A small html file was created with the most commonly used html syntax. It's size was 2402 bytes. It was imported into MS Word 2000 and its size increased nearly tenfold to 23040 bytes. It was exported as an HTML file with a size of 8217 bytes, still nearly 3.5 times as big as the original file.
The same file was imported into Word Perfect 7 and its size became 12361, five times as big as the HTML file. It was exported as an HTML file with a size of 2545, only slightly bigger than the original file.
The html added by MS Word was a vast amount of unnecessary code, 2.5 times as much as the desired content. The only html added by Word Perfect was a set of default color choices, though it did mess up the position of the carriage return characters.

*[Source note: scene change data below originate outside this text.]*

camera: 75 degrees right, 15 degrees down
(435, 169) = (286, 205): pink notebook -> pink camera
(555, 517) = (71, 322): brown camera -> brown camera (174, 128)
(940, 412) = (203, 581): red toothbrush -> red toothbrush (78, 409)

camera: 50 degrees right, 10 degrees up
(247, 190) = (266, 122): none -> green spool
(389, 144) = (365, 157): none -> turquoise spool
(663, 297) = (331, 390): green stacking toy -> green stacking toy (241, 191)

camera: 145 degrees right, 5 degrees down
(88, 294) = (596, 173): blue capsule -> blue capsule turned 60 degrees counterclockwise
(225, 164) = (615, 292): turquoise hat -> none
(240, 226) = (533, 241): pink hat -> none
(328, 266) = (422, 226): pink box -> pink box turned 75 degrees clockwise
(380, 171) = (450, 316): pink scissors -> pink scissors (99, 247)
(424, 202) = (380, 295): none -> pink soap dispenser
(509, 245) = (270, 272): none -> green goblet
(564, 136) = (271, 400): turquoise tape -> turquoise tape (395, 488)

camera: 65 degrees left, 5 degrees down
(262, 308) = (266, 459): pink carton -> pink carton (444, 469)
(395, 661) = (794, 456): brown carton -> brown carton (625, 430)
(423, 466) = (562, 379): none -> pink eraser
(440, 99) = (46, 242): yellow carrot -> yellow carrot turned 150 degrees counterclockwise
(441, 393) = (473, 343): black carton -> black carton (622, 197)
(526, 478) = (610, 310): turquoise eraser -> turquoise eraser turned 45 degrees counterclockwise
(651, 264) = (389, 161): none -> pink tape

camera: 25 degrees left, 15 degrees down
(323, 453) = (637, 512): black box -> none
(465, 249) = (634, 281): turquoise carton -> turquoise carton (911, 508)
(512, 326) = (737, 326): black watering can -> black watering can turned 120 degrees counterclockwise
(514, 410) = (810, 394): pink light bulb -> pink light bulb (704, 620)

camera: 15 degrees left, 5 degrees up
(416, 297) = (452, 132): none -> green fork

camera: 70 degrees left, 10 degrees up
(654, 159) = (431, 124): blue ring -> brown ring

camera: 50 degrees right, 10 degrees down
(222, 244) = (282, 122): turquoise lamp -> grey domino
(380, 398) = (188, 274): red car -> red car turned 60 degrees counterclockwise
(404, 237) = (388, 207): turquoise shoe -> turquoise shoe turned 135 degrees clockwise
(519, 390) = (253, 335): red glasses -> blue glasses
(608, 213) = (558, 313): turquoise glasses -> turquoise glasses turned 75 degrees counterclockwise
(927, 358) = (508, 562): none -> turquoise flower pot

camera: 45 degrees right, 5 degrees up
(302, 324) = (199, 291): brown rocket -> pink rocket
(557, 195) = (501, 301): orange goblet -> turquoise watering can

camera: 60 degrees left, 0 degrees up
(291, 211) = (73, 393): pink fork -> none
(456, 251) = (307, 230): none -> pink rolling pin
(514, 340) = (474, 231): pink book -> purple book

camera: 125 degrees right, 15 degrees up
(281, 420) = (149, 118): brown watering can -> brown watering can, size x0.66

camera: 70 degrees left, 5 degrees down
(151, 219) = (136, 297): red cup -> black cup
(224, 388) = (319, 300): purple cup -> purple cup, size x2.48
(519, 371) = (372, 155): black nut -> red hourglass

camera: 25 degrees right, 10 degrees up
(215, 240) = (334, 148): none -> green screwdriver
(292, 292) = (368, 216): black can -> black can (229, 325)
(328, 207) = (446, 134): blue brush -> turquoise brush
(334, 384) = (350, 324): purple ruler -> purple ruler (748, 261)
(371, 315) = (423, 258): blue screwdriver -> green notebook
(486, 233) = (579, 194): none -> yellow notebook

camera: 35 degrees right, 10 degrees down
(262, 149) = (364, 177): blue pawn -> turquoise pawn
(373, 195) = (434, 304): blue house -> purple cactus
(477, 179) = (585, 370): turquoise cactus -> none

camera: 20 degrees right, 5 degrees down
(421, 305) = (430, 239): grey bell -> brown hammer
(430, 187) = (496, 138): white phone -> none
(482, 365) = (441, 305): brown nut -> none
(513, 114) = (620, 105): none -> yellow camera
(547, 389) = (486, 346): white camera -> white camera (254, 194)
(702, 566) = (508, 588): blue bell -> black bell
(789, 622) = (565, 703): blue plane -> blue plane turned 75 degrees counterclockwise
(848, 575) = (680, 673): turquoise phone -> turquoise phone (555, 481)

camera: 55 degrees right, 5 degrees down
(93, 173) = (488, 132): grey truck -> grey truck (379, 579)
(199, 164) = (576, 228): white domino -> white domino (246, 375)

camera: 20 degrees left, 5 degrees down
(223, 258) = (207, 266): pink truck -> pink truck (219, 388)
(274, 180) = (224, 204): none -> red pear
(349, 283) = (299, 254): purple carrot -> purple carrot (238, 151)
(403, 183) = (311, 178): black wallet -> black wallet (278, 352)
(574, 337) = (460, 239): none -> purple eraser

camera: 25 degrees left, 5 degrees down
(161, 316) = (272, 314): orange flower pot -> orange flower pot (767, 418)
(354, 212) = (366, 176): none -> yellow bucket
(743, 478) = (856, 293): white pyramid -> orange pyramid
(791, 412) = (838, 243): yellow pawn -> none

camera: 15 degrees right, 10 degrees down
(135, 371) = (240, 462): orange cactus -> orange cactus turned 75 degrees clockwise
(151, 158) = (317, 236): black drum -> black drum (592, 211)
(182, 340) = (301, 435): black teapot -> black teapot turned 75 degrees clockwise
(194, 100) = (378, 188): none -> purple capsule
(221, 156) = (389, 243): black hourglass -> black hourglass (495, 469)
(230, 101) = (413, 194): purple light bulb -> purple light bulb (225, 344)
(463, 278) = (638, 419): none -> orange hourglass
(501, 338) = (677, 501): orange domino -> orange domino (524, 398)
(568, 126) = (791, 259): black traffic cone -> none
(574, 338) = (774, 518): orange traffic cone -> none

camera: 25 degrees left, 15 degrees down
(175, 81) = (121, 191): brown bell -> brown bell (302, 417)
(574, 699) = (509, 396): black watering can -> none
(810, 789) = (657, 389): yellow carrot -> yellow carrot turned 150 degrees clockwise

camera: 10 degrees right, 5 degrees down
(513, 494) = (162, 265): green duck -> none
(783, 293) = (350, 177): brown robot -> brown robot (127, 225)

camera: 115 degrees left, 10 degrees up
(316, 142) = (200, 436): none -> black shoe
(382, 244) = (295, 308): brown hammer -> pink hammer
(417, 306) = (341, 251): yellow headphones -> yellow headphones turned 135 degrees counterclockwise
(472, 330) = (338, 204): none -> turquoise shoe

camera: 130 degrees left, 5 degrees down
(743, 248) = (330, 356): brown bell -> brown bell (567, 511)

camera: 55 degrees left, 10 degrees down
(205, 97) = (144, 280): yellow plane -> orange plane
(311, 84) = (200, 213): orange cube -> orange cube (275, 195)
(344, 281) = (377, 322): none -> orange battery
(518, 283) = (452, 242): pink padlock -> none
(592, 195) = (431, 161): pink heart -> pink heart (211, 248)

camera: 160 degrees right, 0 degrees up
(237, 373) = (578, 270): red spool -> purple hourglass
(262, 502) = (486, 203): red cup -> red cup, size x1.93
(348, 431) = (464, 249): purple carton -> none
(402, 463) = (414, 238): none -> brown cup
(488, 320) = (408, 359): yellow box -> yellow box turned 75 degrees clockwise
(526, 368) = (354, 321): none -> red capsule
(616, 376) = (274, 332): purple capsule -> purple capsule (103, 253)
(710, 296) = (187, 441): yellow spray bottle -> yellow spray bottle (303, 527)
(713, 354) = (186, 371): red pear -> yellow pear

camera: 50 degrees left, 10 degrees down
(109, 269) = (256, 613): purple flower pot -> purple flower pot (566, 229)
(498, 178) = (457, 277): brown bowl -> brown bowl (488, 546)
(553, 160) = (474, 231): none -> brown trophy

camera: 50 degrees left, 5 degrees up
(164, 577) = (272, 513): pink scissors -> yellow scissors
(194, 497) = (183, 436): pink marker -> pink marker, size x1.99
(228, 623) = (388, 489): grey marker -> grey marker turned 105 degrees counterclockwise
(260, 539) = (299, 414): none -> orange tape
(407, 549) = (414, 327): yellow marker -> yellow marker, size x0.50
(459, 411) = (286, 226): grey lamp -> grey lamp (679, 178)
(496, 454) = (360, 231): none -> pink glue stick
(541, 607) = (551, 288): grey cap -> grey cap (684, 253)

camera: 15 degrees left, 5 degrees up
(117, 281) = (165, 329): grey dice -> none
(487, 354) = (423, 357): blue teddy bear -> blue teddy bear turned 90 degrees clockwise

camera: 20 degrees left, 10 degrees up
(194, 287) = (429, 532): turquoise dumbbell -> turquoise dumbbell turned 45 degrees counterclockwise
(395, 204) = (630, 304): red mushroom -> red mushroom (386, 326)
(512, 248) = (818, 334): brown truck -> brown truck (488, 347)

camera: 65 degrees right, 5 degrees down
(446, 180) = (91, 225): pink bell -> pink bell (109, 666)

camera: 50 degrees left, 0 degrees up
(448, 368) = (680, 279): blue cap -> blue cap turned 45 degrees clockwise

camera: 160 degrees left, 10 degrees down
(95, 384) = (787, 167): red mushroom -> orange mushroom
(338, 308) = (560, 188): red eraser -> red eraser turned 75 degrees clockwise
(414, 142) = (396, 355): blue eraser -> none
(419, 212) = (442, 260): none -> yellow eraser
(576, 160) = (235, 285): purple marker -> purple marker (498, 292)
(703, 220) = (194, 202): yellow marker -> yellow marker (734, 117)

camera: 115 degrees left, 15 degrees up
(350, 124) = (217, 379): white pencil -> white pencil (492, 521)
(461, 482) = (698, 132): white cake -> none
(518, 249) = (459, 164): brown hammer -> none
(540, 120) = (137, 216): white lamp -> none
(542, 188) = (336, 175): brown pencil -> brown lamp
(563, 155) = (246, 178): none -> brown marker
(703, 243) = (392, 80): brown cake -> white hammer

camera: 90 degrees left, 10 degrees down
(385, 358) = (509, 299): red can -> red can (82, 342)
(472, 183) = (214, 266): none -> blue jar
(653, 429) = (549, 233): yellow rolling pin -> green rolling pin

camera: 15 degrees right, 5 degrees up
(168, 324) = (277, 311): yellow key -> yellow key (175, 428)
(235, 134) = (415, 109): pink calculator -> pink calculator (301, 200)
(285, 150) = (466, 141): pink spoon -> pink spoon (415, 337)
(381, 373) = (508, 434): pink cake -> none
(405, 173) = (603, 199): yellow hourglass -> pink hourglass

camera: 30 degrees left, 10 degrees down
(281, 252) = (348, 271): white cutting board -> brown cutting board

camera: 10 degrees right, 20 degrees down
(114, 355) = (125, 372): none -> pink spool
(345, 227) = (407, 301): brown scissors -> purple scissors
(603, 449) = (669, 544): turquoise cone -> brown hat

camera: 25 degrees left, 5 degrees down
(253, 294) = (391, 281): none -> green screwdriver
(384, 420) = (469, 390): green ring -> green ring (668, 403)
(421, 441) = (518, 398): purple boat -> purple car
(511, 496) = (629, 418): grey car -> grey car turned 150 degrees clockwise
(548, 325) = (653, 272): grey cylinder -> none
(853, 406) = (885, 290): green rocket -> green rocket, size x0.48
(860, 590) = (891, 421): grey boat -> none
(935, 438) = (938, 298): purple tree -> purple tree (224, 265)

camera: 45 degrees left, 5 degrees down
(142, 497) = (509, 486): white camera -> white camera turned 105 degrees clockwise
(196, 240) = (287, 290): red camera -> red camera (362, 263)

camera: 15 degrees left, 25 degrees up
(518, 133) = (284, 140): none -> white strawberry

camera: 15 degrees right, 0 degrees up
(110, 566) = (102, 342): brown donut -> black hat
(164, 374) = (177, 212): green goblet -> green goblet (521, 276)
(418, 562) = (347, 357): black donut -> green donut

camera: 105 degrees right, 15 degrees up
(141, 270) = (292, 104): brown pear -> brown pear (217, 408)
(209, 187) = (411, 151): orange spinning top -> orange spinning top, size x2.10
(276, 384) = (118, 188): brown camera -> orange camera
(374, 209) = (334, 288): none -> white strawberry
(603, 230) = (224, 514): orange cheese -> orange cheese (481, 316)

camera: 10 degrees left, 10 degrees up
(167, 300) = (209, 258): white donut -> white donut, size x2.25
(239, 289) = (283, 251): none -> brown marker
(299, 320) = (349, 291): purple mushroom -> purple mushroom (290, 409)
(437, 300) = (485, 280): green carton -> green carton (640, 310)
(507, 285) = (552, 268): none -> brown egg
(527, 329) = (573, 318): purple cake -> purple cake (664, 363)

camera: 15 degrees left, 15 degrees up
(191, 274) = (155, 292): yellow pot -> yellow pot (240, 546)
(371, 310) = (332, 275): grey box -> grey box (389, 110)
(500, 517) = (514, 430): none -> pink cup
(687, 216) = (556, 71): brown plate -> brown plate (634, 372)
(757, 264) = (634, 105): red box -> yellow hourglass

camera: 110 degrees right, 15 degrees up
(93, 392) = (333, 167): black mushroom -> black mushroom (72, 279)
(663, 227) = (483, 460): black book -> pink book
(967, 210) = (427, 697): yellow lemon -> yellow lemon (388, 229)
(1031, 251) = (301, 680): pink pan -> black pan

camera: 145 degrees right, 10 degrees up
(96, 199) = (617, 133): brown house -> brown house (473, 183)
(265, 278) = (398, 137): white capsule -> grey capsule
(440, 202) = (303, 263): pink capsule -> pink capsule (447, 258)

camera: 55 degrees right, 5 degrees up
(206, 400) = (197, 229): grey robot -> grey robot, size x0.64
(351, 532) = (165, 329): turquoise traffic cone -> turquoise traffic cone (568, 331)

The last test was to load the Word Perfect file into MS Word and export it as html. Results were not satisfactory. An attempt was made to load the MS Word file into Word Perfect for export, but Word Perfect was not able to load the MS Word file.
Here are Bill Parke's comments on the text added by MS Word: "99% of what Word adds is stylesheet information, and 99% of that is non-standard (i.e. not CSS1 or 2 -- all that "mso-... " stuff), not to mention all the redundant style information included with various HTML elements throughout the document."
Eric Lescasse said, "Dreamweaver 3 (and Dreamweaver 3 UltraDev) from Macromedia has a Word HTML "cleaner" feature which removes about 80% to 90% of the tags found in Word HTML documents without apparently losing any visual aspect of the document!"